→ What is being asked
From the Delaware Maritime Hall of Fame profiles, pull out everything from "Henry owned 3" down to "Smith’s oystering interests." word for word.

Henry owned 3 oyster boats, dock facilities employing many boat crews and captains in Lewes, Rehoboth, and Port Mahon.  He was the first to plant and harvest oysters in the Rehoboth Bay.  Delaware Wildlife bought land he owned on the St. Jones River and named it the Buckaloo Tract.
Henry participated in the diving endeavor over the shipwreck HMS DeBraak, featured in The Saturday Evening Post in 1954.  He partnered with Otis Smith and rebuilt and repaired Smith's fish docks, and built the Lewes city dock while Smith was mayor.  Henry bulkheaded the western Canal bank from the railroad bridge to Smith's property.  He also managed Smith’s oystering interests. 
Henry was appointed to three consecutive terms on the Delaware River Pilots Commission starting in 1961, received a Distinguished Service Award from President Lyndon Johnson in appreciation for promoting nationwide observance of United Nations Day in 1964.  He was appointed to the Shellfish Advisory Council of Game and Fish Commission in 1971.
Henry Buckaloo’s efforts to rebuild and bulkhead the docks along the canal have had a significant and lasting impact.  The city dock has generated untold visits to Lewes by private and historical vessels whose owners and their crews have benefited from his efforts.  It is for this reason that Henry Buckaloo is being inducted to this year’s Delaware Maritime Hall of Fame.


Jeanette Killen

Jeanette Killen

 

Jeanette Killen was born in Smyrna Landing, Delaware, in 1924.  She grew up in a waterman’s family observing local fishing, crabbing, and oystering.  She married a waterman, Harry Killen, at age sixteen and worked with him on his boats.  One, the Maggie S. Myers, was Delaware’s oldest (1893) working oyster schooner.  She worked on boats part time when no crabbing licenses were required.  Jeanette received the first Delaware woman’s commercial crabbing license, and continues to hold current crab and oyster licenses in 2012.  She ran a crab boat out of Leipsic full time until 1967, then part time until 2008.
Respected for her knowledge of the Delaware Bay waters, she keeps in touch with current watermen, doing maintenance on boats, and working with her grandson.  When the oystering business declined in the late 1950’s and 1960’s, she took a job in the commissioner of Elections Office and was credited with the early automation of Delaware’s elections.

→ Data section
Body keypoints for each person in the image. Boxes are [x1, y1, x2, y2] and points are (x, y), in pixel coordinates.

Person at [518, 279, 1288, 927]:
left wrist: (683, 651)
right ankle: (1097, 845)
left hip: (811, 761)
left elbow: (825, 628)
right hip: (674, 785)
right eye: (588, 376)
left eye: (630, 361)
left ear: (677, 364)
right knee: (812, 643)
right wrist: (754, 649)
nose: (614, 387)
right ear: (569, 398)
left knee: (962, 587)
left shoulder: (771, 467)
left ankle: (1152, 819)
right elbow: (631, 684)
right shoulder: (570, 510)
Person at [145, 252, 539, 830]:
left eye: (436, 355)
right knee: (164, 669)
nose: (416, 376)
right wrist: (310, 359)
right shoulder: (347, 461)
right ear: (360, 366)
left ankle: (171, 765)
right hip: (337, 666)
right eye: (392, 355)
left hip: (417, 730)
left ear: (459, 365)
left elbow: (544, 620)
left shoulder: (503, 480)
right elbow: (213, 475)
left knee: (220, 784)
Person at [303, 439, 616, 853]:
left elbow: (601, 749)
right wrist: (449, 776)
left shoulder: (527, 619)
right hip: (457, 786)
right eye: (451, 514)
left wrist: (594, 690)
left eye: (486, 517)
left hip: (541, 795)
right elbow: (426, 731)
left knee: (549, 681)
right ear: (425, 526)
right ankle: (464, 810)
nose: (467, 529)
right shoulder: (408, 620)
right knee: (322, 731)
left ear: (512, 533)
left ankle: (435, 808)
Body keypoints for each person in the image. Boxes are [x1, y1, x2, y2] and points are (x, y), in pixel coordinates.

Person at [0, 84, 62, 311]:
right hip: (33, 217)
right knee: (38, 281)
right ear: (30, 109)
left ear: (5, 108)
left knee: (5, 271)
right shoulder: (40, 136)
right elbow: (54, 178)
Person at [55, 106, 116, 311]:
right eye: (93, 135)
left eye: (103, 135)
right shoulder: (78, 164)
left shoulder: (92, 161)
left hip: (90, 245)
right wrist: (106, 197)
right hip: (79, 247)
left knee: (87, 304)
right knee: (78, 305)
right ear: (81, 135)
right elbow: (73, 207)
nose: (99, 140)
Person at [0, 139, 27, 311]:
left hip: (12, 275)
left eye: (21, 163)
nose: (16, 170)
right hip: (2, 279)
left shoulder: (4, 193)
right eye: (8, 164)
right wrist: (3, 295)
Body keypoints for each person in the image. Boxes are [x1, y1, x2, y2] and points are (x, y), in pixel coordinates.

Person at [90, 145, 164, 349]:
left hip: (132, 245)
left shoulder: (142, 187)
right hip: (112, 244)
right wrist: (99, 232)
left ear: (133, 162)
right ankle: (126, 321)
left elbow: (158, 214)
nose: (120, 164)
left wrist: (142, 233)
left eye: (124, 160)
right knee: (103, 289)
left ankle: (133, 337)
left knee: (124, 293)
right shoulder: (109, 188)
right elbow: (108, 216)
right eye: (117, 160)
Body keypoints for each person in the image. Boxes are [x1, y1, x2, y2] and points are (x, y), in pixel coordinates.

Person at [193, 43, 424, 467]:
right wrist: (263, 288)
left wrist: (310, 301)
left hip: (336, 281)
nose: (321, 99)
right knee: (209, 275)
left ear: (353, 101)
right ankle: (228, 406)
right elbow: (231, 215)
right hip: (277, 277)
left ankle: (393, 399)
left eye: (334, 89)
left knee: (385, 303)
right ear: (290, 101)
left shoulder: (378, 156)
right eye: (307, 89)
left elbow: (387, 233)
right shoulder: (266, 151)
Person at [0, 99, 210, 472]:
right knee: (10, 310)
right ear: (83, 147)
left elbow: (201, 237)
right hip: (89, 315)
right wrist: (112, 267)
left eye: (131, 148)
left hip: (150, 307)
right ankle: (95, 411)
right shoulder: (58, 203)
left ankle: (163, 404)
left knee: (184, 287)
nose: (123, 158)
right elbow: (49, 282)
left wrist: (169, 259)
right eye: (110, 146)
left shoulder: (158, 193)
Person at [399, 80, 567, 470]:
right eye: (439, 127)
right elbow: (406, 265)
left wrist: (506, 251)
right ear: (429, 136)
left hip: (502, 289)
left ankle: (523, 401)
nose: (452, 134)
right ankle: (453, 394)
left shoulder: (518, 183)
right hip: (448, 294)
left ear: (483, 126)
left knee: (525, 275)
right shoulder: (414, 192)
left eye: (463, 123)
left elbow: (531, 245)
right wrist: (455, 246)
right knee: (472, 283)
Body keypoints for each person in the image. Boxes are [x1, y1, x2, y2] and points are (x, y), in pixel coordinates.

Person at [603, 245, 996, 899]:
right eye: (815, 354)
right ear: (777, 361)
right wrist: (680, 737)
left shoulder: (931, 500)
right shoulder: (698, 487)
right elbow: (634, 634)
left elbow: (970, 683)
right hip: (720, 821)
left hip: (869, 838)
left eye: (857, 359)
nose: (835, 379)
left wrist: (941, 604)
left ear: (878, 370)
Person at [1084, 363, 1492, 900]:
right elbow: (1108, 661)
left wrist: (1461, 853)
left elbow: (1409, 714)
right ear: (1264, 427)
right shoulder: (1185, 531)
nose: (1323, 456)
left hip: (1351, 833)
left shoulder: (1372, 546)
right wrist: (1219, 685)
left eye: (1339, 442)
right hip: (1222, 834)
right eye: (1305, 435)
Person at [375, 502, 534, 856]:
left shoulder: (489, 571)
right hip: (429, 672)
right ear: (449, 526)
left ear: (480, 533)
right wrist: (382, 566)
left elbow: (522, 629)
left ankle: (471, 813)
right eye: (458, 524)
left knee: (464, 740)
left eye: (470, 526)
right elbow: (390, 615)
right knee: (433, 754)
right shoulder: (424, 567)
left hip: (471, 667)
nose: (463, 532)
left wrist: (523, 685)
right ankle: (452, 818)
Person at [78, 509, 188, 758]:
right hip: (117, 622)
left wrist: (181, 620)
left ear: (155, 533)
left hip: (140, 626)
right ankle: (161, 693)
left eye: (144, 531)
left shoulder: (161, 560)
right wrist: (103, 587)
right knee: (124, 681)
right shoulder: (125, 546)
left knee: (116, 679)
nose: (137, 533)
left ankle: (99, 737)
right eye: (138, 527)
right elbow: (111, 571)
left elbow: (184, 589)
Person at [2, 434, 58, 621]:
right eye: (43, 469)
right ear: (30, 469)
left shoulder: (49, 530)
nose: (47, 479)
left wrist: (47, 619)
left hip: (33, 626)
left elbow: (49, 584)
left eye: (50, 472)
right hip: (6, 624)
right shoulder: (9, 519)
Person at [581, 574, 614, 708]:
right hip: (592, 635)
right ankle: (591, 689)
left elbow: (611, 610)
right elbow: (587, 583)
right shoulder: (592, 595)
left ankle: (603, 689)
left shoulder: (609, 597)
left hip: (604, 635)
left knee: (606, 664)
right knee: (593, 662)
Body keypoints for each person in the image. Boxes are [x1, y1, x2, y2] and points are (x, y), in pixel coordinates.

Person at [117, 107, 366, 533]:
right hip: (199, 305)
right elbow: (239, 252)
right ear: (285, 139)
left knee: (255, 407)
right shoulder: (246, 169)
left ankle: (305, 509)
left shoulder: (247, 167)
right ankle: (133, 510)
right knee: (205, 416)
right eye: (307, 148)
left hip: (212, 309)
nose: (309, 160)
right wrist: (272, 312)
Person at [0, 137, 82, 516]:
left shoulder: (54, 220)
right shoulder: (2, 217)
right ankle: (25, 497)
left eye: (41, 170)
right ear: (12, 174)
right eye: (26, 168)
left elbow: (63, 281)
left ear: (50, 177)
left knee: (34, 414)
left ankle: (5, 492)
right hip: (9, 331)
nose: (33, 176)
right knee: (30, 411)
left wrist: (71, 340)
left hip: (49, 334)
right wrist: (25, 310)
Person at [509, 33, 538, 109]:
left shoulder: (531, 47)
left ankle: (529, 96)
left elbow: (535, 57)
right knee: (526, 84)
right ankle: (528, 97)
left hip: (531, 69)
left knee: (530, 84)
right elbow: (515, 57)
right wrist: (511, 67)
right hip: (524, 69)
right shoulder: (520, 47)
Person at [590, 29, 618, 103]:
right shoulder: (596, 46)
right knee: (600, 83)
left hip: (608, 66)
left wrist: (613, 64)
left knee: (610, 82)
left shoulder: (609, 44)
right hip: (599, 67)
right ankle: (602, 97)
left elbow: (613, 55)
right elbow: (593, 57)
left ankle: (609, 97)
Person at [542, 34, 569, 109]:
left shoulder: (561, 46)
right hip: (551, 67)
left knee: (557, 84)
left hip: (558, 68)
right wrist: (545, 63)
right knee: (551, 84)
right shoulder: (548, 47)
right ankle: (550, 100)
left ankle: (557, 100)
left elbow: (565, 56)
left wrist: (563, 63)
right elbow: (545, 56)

→ Problem solution
Henry owned 3 oyster boats, dock facilities employing many boat crews and captains in Lewes, Rehoboth, and Port Mahon.  He was the first to plant and harvest oysters in the Rehoboth Bay.  Delaware Wildlife bought land he owned on the St. Jones River and named it the Buckaloo Tract.
Henry participated in the diving endeavor over the shipwreck HMS DeBraak, featured in The Saturday Evening Post in 1954.  He partnered with Otis Smith and rebuilt and repaired Smith's fish docks, and built the Lewes city dock while Smith was mayor.  Henry bulkheaded the western Canal bank from the railroad bridge to Smith's property.  He also managed Smith’s oystering interests.